Rare cancers, as a collective, account for around a quarter of all cancer diagnoses and deaths. Historically, they have been divided into two groups: cancers defined by their unusual histogenesis (cell of origin or differentiation state)--including chordomas or adult granulosa cell tumours--and histologically defined subtypes of common cancers. Most tumour types in the first group are still clinically and biologically relevant, and have been disproportionately important as sources of insight into cancer biology. By contrast, most of those in the second group have been shown to have neither defining molecular features nor clinical utility. Omics-based analyses have splintered common cancers into a myriad of molecularly, rather than histologically, defined subsets of common cancers, many of which have immediate clinical relevance. Now, almost all rare cancers are either histomolecular entities, which often have pathognomonic mutations, or molecularly defined subsets of more common cancers. The presence of specific genetic variants provides rationale for the testing of targeted drugs in rare cancers.
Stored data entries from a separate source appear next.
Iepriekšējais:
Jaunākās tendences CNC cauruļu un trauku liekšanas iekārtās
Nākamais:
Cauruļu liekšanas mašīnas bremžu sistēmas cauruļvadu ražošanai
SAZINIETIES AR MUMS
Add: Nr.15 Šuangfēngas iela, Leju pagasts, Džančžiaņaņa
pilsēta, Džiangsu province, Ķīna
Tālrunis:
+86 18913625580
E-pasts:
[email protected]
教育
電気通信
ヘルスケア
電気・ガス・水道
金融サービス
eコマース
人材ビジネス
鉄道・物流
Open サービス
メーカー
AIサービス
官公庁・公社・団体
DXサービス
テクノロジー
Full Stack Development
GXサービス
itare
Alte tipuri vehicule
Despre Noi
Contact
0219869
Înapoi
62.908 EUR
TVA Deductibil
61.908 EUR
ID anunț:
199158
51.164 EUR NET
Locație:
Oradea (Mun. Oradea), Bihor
However, in addition to molecular alterations, it is crucial to consider the contributions of both mutation and cell context in the development, biology, and behaviour of these cancers. Patients with rare cancers are disadvantaged because of the challenge of leading clinical trials in this setting due to poor accrual. However, the number of patients with rare cancers will only increase as more molecular subsets of common cancers are identified, necessitating a shift in the focus of clinical trials and research into these cancer types, which, by epidemiological definitions, will become rare tumours.